═══ MATERIAL PROVIDED ═══
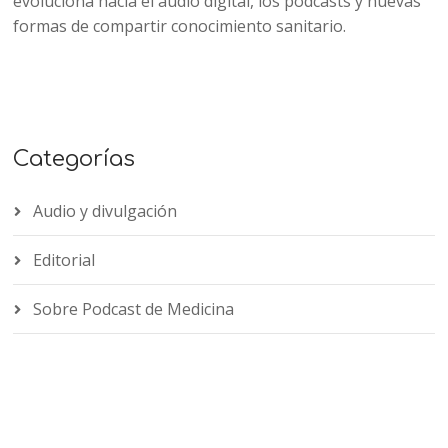
evoluciona hacia el audio digital, los podcasts y nuevas
formas de compartir conocimiento sanitario.
Categorías
Audio y divulgación
Editorial
Sobre Podcast de Medicina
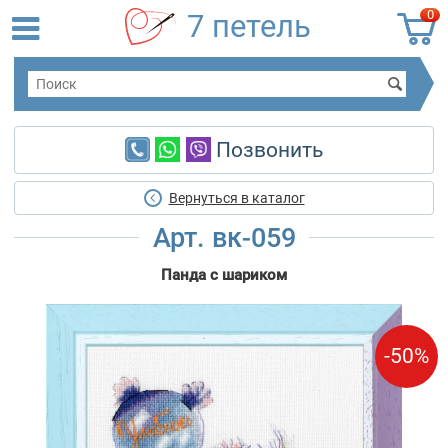
0
7 петель
Позвонить
Вернуться в каталог
Арт. вк-059
Панда с шариком
-50%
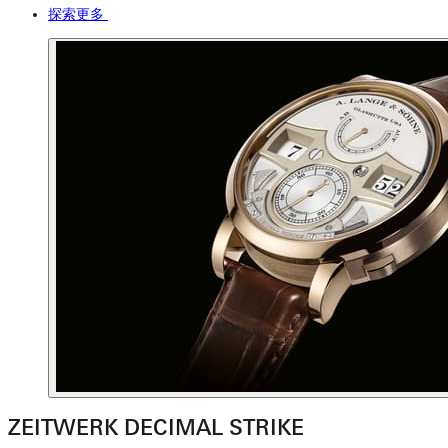
探索更多
ZEITWERK DECIMAL STRIKE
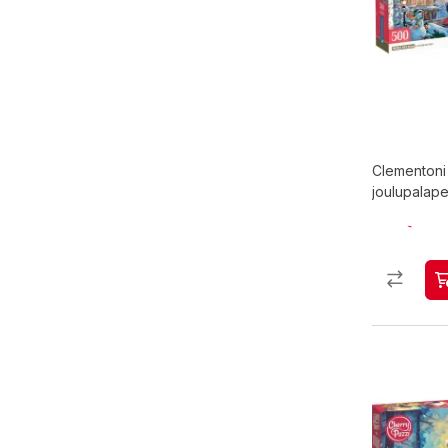
Clementon
joulupalapel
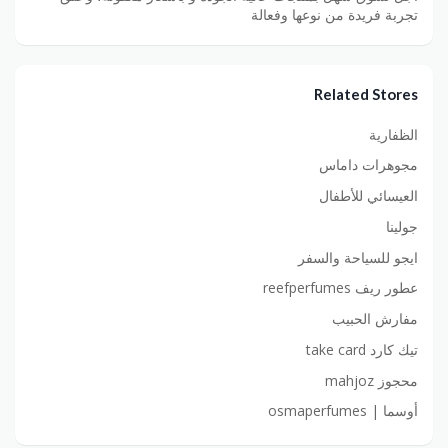
تجربة فريدة من نوعها وفعالة
Related Stores
الظفارية
مجوهرات داماس
العيسائي للأطفال
جولينا
ايجو للسياحة والسفر
عطور ريف reefperfumes
مفارش الحبيب
تيك كارد take card
محجوز mahjoz
أوسما | osmaperfumes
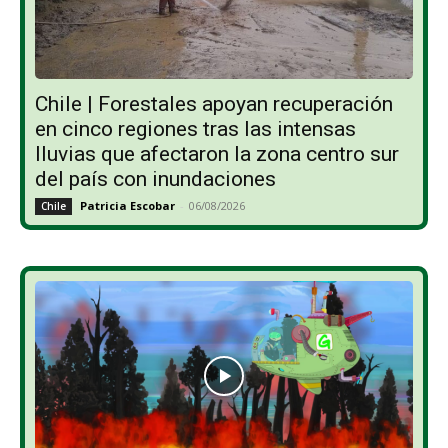
Chile | Forestales apoyan recuperación
en cinco regiones tras las intensas
lluvias que afectaron la zona centro sur
del país con inundaciones
Patricia Escobar
-
06/08/2026
Chile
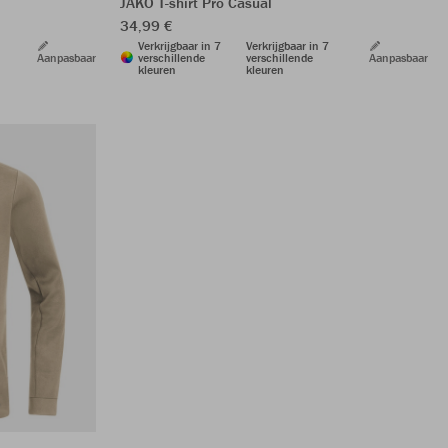
JAKO T-shirt Pro Casual
34,99 €
Verkrijgbaar in 7
Verkrijgbaar in 7
Aanpasbaar
verschillende
verschillende
Aanpasbaar
kleuren
kleuren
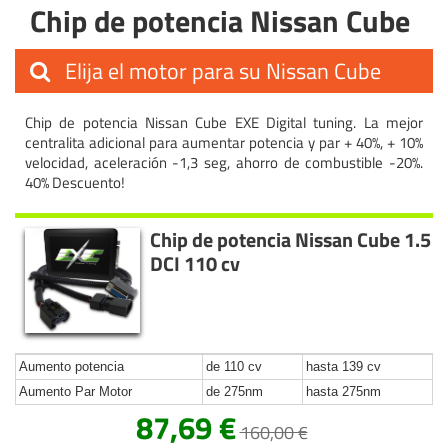
Chip de potencia Nissan Cube
Elija el motor para su Nissan Cube
Chip de potencia Nissan Cube EXE Digital tuning. La mejor
centralita adicional para aumentar potencia y par + 40%, + 10%
velocidad, aceleración -1,3 seg, ahorro de combustible -20%.
40% Descuento!
Chip de potencia Nissan Cube 1.5
DCI 110 cv
Aumento potencia
de 110 cv
hasta 139 cv
Aumento Par Motor
de 275nm
hasta 275nm
87,69 €
160,00 €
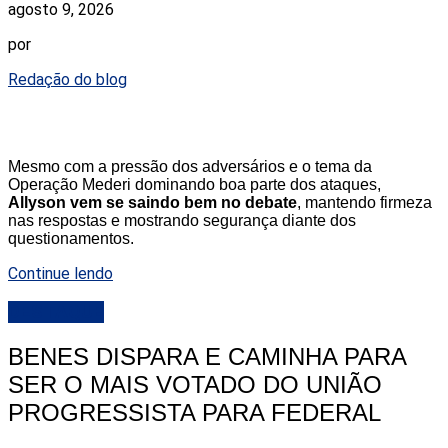
agosto 9, 2026
por
Redação do blog
Mesmo com a pressão dos adversários e o tema da
Operação Mederi dominando boa parte dos ataques,
Allyson vem se saindo bem no debate
, mantendo firmeza
nas respostas e mostrando segurança diante dos
questionamentos.
Continue lendo
DESTAQUE
BENES DISPARA E CAMINHA PARA
SER O MAIS VOTADO DO UNIÃO
PROGRESSISTA PARA FEDERAL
═══
▶ TASK ITEM
List each line in the records where the word "Aumento" appears.

▶ OUTPUT
Aumento potencia
Aumento Par Motor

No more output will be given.